Reproduce the records below verbatim, starting with the line that contains "text Pilote : je" and continuing through the line that contains "text (Julie, Samantha, Martine)". Output nothing else.

* _Data entries_:
----
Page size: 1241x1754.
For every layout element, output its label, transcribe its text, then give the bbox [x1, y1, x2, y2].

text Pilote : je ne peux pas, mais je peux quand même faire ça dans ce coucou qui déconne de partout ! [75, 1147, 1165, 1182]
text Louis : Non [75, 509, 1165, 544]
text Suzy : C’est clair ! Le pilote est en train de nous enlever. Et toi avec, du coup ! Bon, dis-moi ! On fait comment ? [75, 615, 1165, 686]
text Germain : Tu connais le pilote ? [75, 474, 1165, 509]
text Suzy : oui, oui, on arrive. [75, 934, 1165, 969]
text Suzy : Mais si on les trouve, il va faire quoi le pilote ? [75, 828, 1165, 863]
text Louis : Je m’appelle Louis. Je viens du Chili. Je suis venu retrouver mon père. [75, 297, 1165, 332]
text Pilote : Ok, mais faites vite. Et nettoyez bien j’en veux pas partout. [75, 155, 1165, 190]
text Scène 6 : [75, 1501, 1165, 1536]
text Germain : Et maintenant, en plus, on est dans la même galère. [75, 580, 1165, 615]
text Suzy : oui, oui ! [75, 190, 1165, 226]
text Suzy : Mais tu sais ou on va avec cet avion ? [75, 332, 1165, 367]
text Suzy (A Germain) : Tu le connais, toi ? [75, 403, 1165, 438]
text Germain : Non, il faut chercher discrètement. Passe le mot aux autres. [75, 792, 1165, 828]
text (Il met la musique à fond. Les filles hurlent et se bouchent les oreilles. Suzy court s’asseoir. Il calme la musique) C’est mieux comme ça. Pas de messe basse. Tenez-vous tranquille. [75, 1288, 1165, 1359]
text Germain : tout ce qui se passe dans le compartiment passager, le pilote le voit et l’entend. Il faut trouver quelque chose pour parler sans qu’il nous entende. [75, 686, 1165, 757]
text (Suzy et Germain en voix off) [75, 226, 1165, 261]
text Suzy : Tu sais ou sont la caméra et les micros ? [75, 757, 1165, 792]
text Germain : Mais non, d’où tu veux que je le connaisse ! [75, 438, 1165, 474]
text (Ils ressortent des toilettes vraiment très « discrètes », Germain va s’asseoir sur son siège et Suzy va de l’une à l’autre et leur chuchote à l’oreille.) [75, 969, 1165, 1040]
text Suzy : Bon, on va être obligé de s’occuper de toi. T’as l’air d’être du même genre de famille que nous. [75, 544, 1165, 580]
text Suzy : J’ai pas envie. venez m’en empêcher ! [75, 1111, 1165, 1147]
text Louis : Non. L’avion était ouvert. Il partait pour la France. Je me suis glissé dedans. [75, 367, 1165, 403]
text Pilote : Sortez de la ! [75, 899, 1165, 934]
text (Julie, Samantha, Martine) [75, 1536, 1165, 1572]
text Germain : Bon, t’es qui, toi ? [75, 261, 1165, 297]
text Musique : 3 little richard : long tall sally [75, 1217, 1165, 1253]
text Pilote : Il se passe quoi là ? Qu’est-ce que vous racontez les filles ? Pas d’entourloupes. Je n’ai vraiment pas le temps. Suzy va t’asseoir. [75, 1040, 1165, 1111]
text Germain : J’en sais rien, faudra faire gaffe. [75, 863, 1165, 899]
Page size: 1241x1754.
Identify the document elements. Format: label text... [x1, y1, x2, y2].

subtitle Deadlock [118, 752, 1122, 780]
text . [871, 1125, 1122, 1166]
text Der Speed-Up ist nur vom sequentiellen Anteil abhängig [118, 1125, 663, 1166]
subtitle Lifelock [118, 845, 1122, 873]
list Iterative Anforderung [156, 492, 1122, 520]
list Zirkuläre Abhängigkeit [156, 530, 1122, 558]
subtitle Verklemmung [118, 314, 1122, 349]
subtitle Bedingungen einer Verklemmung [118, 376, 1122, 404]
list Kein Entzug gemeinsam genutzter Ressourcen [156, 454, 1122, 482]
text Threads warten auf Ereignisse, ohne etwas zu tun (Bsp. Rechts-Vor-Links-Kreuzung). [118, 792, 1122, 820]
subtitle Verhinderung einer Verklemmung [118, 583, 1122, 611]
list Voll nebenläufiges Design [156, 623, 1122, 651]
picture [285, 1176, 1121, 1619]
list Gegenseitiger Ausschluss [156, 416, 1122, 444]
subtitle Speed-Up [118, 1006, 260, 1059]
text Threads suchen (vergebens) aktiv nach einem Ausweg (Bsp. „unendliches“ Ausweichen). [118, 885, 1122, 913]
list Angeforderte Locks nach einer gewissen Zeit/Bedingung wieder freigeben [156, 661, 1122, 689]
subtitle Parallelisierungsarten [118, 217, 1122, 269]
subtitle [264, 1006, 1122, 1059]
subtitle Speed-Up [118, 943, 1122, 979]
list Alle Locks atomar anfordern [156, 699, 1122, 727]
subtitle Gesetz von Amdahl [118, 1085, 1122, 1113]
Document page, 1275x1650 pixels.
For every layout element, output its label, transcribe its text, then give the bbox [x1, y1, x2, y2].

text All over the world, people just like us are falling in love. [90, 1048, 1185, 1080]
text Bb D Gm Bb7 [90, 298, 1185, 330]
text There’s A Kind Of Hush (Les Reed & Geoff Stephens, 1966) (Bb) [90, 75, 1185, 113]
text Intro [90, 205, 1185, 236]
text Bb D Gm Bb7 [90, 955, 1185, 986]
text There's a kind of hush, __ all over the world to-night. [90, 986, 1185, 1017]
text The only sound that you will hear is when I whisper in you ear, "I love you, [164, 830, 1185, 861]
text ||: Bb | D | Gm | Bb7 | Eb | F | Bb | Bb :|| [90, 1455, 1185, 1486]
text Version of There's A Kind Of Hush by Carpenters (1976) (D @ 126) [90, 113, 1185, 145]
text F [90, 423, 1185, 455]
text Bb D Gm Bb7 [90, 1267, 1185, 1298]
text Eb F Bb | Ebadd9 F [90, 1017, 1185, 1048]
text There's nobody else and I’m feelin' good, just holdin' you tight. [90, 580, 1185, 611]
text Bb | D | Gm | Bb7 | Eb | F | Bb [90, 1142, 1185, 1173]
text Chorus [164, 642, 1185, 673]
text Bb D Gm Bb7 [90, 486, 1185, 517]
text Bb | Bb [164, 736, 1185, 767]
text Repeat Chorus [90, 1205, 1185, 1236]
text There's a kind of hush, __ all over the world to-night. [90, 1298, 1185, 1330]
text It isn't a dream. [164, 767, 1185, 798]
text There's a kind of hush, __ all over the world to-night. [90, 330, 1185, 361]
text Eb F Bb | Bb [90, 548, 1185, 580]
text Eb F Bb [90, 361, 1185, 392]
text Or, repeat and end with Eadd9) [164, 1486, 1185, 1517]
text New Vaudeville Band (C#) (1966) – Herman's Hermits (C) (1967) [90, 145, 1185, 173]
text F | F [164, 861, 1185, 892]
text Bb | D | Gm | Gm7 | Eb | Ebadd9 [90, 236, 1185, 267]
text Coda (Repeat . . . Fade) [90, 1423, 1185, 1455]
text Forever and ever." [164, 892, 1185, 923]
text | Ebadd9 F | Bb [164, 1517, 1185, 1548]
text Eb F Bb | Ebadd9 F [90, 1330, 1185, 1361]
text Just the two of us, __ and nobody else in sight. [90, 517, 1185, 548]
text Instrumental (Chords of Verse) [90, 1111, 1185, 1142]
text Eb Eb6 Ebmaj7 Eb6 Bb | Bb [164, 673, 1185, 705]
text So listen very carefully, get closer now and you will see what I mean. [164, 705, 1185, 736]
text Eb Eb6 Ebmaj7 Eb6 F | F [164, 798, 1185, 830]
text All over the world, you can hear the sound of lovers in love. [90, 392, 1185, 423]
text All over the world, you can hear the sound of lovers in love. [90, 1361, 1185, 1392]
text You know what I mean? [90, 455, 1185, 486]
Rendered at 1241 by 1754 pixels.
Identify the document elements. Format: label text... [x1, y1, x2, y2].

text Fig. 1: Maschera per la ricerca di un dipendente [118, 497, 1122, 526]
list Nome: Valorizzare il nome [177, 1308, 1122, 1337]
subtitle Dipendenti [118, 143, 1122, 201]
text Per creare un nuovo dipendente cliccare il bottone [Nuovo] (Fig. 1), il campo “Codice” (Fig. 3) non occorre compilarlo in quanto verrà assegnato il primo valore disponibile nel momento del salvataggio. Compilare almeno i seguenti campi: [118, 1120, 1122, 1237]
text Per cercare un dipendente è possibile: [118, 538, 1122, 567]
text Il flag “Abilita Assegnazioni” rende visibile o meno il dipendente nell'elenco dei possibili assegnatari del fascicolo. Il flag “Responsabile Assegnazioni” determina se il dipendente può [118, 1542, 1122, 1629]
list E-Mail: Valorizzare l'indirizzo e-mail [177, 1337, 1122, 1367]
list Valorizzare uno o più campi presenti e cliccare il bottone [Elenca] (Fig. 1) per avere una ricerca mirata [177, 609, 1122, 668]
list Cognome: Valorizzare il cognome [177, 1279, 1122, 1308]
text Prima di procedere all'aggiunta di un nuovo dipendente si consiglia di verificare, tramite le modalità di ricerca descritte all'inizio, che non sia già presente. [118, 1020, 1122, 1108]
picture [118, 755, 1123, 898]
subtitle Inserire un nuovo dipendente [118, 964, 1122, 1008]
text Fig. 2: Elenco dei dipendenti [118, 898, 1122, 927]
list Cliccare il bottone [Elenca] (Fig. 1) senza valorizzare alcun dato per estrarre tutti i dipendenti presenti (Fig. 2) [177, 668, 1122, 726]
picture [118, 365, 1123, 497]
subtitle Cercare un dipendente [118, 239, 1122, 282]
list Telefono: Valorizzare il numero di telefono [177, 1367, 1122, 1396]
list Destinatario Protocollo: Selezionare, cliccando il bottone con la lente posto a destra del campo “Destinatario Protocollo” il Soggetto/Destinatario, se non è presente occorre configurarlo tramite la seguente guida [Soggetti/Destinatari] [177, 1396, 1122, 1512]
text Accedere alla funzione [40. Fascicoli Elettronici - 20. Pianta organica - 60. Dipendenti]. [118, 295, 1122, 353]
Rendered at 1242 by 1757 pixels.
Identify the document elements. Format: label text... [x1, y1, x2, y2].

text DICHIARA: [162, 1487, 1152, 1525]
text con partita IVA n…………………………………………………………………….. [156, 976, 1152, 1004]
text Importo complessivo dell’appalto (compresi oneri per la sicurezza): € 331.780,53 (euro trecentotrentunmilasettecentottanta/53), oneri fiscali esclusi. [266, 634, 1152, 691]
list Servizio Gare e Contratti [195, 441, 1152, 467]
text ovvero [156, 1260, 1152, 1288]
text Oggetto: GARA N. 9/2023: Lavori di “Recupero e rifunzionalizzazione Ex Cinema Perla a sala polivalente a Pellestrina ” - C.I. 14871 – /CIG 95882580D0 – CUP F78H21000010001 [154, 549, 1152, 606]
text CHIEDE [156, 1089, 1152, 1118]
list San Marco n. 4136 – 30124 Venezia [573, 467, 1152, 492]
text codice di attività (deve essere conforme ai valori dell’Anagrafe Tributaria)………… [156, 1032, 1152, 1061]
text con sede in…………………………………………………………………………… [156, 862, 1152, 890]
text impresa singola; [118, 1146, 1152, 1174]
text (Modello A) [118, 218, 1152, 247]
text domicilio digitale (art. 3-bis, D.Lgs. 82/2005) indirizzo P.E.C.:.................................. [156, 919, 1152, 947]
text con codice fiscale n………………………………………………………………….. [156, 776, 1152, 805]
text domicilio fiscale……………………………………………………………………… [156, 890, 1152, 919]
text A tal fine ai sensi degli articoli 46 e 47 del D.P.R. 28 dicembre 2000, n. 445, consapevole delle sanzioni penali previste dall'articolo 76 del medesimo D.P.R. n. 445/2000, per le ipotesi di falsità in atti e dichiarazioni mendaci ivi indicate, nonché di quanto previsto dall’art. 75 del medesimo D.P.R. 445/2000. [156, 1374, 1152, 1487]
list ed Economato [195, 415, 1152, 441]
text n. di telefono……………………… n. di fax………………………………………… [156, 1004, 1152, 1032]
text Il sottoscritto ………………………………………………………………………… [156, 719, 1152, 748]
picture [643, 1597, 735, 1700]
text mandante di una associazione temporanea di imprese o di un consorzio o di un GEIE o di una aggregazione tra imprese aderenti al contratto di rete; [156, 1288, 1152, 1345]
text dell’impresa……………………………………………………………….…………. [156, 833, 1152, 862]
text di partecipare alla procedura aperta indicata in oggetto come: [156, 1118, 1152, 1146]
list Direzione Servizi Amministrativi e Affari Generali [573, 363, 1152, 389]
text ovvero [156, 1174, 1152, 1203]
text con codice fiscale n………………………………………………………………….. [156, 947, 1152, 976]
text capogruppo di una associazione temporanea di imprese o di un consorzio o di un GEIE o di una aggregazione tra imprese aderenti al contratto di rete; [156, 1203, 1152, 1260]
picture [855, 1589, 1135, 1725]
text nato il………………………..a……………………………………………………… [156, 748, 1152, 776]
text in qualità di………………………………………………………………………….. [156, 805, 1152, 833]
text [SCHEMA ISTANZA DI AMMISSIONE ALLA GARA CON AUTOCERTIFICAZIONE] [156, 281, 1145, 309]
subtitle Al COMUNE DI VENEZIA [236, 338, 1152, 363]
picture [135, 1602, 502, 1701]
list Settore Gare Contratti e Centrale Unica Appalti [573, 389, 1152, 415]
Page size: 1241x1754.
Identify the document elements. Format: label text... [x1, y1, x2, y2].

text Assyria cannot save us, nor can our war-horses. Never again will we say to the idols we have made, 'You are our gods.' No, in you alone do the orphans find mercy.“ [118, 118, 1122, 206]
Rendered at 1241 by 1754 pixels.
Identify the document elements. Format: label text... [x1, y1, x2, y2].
----
* _Final answer_:
text Pilote : je ne peux pas, mais je peux quand même faire ça dans ce coucou qui déconne de partout ! [75, 1147, 1165, 1182]
text Louis : Non [75, 509, 1165, 544]
text Suzy : C’est clair ! Le pilote est en train de nous enlever. Et toi avec, du coup ! Bon, dis-moi ! On fait comment ? [75, 615, 1165, 686]
text Germain : Tu connais le pilote ? [75, 474, 1165, 509]
text Suzy : oui, oui, on arrive. [75, 934, 1165, 969]
text Suzy : Mais si on les trouve, il va faire quoi le pilote ? [75, 828, 1165, 863]
text Louis : Je m’appelle Louis. Je viens du Chili. Je suis venu retrouver mon père. [75, 297, 1165, 332]
text Pilote : Ok, mais faites vite. Et nettoyez bien j’en veux pas partout. [75, 155, 1165, 190]
text Scène 6 : [75, 1501, 1165, 1536]
text Germain : Et maintenant, en plus, on est dans la même galère. [75, 580, 1165, 615]
text Suzy : oui, oui ! [75, 190, 1165, 226]
text Suzy : Mais tu sais ou on va avec cet avion ? [75, 332, 1165, 367]
text Suzy (A Germain) : Tu le connais, toi ? [75, 403, 1165, 438]
text Germain : Non, il faut chercher discrètement. Passe le mot aux autres. [75, 792, 1165, 828]
text (Il met la musique à fond. Les filles hurlent et se bouchent les oreilles. Suzy court s’asseoir. Il calme la musique) C’est mieux comme ça. Pas de messe basse. Tenez-vous tranquille. [75, 1288, 1165, 1359]
text Germain : tout ce qui se passe dans le compartiment passager, le pilote le voit et l’entend. Il faut trouver quelque chose pour parler sans qu’il nous entende. [75, 686, 1165, 757]
text (Suzy et Germain en voix off) [75, 226, 1165, 261]
text Suzy : Tu sais ou sont la caméra et les micros ? [75, 757, 1165, 792]
text Germain : Mais non, d’où tu veux que je le connaisse ! [75, 438, 1165, 474]
text (Ils ressortent des toilettes vraiment très « discrètes », Germain va s’asseoir sur son siège et Suzy va de l’une à l’autre et leur chuchote à l’oreille.) [75, 969, 1165, 1040]
text Suzy : Bon, on va être obligé de s’occuper de toi. T’as l’air d’être du même genre de famille que nous. [75, 544, 1165, 580]
text Suzy : J’ai pas envie. venez m’en empêcher ! [75, 1111, 1165, 1147]
text Louis : Non. L’avion était ouvert. Il partait pour la France. Je me suis glissé dedans. [75, 367, 1165, 403]
text Pilote : Sortez de la ! [75, 899, 1165, 934]
text (Julie, Samantha, Martine) [75, 1536, 1165, 1572]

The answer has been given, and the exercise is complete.